Transforming the Curriculum

Transforming the Curriculum
Author :
Publisher : State University of New York Press
Total Pages : 380
Release :
ISBN-10 : 9780791498163
ISBN-13 : 0791498166
Rating : 4/5 (63 Downloads)

Synopsis Transforming the Curriculum by : Johnnella E. Butler

Vertigo

Vertigo
Author :
Publisher : Feminist Press at CUNY
Total Pages : 308
Release :
ISBN-10 : 1558613951
ISBN-13 : 9781558613959
Rating : 4/5 (51 Downloads)

Synopsis Vertigo by : Louise A. DeSalvo

Born to immigrant parents during World War II and coming of age during the 1950s, DeSalvo finds herself rebelling against a script written by parental and societal expectations. In her revealing family memoir, DeSalvo sifts through painful memories to give voice to all that remained unspoken and unresolved in her life: a mother's psychotic depression, a father's rage and violent rigidity, a sister's early depression and eventual suicide, and emerging memories of childhood incest. At times humorous and often brutally candid, DeSalvo also delves through the more recent conflicts posed by marriage, motherhood, and the crisis that started her on the path of her life's work: becoming a writer in order to excavate the meaning of her life and community. In Vertigo, Louise DeSalvo paints a striking picture of the easy freedom of the husband and fatherless world of working-class Hoboken, New Jersey, the neighborhood of her early childhood, where mothers and children had an unaccustomed say in the running of their lives while men were off defending their country, but were jolted back into submission when World War II ended.
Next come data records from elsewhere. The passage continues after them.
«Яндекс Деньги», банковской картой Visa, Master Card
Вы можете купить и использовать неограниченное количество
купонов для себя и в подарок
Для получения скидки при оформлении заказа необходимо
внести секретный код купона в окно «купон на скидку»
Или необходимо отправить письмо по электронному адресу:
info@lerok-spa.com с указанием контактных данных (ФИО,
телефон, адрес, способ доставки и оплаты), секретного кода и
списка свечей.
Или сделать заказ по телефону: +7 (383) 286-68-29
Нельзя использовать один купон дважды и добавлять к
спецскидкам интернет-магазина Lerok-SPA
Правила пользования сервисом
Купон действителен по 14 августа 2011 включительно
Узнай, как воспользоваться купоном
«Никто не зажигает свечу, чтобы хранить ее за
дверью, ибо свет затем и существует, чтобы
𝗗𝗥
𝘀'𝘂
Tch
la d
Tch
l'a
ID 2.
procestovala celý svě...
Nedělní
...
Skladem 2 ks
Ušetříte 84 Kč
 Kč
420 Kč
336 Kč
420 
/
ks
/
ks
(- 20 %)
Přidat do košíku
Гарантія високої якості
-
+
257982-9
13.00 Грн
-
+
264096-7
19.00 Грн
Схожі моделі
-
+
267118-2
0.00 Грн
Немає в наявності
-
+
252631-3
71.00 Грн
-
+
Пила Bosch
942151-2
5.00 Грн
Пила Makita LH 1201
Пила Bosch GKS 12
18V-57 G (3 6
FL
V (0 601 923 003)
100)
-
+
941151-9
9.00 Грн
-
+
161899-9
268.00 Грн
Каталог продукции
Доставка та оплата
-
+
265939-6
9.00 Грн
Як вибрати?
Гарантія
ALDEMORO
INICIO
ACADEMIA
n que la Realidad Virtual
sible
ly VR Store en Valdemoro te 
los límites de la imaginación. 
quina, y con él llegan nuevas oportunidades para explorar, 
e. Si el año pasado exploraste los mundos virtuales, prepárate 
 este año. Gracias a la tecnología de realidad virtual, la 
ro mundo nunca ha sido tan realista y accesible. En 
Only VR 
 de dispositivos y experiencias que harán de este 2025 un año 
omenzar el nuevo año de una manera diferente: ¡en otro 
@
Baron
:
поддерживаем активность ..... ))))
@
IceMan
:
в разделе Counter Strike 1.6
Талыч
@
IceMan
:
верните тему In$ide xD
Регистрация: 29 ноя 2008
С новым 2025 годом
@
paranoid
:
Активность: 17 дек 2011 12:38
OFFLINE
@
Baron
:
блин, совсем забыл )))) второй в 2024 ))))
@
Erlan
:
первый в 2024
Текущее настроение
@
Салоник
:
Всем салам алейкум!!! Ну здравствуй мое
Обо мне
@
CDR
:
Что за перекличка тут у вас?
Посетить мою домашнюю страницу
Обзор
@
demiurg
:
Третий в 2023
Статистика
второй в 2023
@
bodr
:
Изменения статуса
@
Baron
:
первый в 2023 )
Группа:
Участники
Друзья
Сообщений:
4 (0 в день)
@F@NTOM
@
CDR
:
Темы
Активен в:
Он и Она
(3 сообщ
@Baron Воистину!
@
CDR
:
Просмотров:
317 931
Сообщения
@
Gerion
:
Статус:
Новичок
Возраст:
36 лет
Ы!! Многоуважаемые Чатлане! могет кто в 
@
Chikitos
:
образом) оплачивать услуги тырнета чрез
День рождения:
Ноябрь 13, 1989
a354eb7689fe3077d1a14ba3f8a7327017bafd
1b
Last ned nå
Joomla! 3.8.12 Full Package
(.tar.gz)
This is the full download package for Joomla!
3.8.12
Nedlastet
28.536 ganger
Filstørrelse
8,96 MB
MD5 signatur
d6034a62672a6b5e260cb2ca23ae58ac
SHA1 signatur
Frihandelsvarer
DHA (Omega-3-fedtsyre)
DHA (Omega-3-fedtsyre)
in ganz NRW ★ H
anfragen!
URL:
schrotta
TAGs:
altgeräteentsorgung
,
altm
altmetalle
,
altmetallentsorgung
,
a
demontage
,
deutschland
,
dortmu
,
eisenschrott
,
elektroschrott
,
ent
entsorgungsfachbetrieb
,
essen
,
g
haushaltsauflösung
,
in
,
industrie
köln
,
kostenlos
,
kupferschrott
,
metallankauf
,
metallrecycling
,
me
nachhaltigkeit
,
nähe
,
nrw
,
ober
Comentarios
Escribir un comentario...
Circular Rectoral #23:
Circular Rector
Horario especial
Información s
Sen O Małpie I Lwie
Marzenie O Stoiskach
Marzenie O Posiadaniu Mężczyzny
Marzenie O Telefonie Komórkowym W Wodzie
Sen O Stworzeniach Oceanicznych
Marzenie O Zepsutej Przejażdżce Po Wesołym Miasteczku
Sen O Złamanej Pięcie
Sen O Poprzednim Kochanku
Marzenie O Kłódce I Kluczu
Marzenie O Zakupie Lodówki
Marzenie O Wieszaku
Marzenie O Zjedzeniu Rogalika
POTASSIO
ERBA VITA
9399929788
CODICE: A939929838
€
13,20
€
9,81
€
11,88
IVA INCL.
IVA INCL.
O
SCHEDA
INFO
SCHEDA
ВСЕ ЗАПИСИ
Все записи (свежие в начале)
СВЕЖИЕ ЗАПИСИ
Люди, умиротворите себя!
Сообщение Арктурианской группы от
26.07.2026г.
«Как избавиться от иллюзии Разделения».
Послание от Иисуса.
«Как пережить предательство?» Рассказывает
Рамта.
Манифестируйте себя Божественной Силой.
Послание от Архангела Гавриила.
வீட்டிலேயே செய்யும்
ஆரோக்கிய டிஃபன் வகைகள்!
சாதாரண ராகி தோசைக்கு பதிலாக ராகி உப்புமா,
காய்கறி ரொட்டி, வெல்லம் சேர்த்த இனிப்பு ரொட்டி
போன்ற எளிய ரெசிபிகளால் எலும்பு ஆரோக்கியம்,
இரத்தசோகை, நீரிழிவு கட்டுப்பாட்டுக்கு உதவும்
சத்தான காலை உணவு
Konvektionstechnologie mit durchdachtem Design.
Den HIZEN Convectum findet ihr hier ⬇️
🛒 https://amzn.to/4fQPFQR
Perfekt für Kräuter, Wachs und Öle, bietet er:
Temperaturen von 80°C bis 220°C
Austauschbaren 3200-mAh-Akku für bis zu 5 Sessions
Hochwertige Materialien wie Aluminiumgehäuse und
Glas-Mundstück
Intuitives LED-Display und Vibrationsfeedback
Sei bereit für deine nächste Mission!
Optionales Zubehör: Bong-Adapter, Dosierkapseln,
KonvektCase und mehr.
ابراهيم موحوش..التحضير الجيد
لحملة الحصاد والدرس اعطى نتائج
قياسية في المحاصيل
Hoboken was not a place where girls were encouraged to develop their minds, or their independent spirits, yet it is that tenement-dotted city with its pulse and energy, wonderful Italian pastry, and sidewalk roller-skating contests, and not suburban Ridgefield, where the family moves when Louise is seven, that claims Louise's heart. Written with an honesty that is as rare as it is unsettling, Vertigo also speaks to broader truths about the impact of ethnicity, class, and gender in American life. Offering inspiration and a healthy dose of subversion, this personal story of a writer's life is also a study of the alchemy between lived experience and creativity, and the life-transforming possibilities of this process.